Desperately seeking… a human solution from a universal credit robot

It was nine o’clock in the morning on the second day of Universal Credit running in my borough. After some confusion at the main desk I was directed to the room now designated as Universal Credit area. It was surreal: fresh paint, brand-coloured balloons, everyone buzzing and talking loudly- ruffling papers and walking round the office one desk at a time assuring each other. Basically these guys were on a high and if you have ever been to a job centre you will understand just how strange this might look. A member of staff behind me was saying to herself ‘ good jobs these, forever jobs- jobs you stay in forever’ she said it a couple of times as she gladly shuffled her papers and rearranged her hair- ready for the front lines. To pioneer the all new benefit that would see lives changed. I began to feel vaguely hopeful myself, and vowed to investigate just what made this change so great.

After a few weeks I began to have serious doubts, accompanied by fits of anger after trying to explain a human problem to a universal credit robot which kept hanging up on me. I decided that unfortunately this is not a good change, this is a ridiculous change and the overarching problem is the growing lack of human contact.

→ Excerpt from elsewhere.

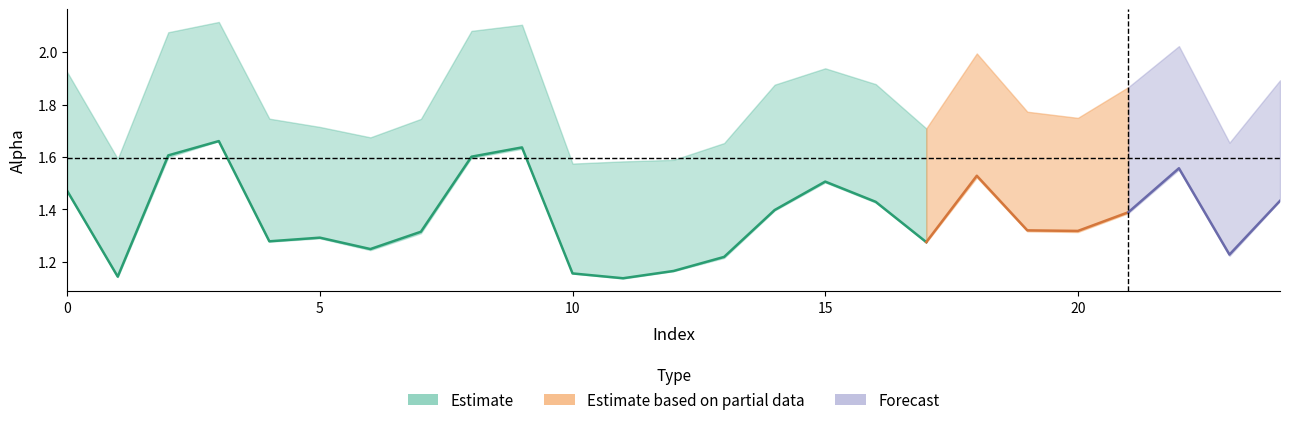

The value of alpha_r_vals at 11 is 2.0. True or false?

False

That of course is not to mention the lack of payment for 44 days, and then the monthly wait for money after that, the lack of support, the general assumption of your criminality, or the contract you have to re-sign weekly promising to meet the demands of the universal credit overlords for fear of losing the minuscule amount of money you are desperately trying to stay alive on for up to three years.

I don’t know how unique my situation is: I have been moving house often and staying with friends as I don’t have a job and therefore can’t afford to live anywhere. It is easier not to tell the job centre about this (advised by my work-coach) as they would move my base job centre each time possibly blocking my account each time. This meant that I spent £90 on travel getting to all the meetings at the Job Centre before I received my monthly £208.This also meant I haven’t been able to survive without loans from friends and eating sandwiches from bins.

But anyway, imagine that I did have a tenancy and could claim housing benefit, maybe even other benefits and so my monthly benefit income was larger and all tidily wrapped into one payment – which is the selling point. I am still faced with this strange problem of lack of human contact. Your assigned work-coach is not allowed to do anything with your account, if you are late you can’t speak to that person, if you have any problem you can’t speak to that person. Instead you call a robot and try to say the right combination of things so that they don’t hang up on you and you can get to the next stages and then hopefully to a human operator who then answers your questions.

The second degree of this digitisation is the job searches which all have to be logged online every day with a short description. If for some reason you can’t access a computer or internet that day to prove, in detail, your daily 6 hours of work searches -you guessed it, you will be sanctioned. Often people who are unemployed are depressed, sad, anxious. A recent study found unemployment causes 45,000 suicides worldwide. Daily frenzied typing into a nameless screen for fear of starvation and homelessness is not going to help is it? When I next saw my newly allied work coach I asked her about it – its awful, she said, the more they digitise the more people become just numbers, and to be honest it makes more people drop off which is what they want. Also, she said, I can’t use this new system! We all keep losing all our work records and we are also watched from afar – our information uploaded and looked over by Universal Credit bosses. Its very stressful, she added.

As I left the job centre I thought about how many people, like me, had had a brief moment of hope that the job centre would be helpful, supportive even, under the new system. And how on the contrary, it’s designed to be difficult, degrading and stressful.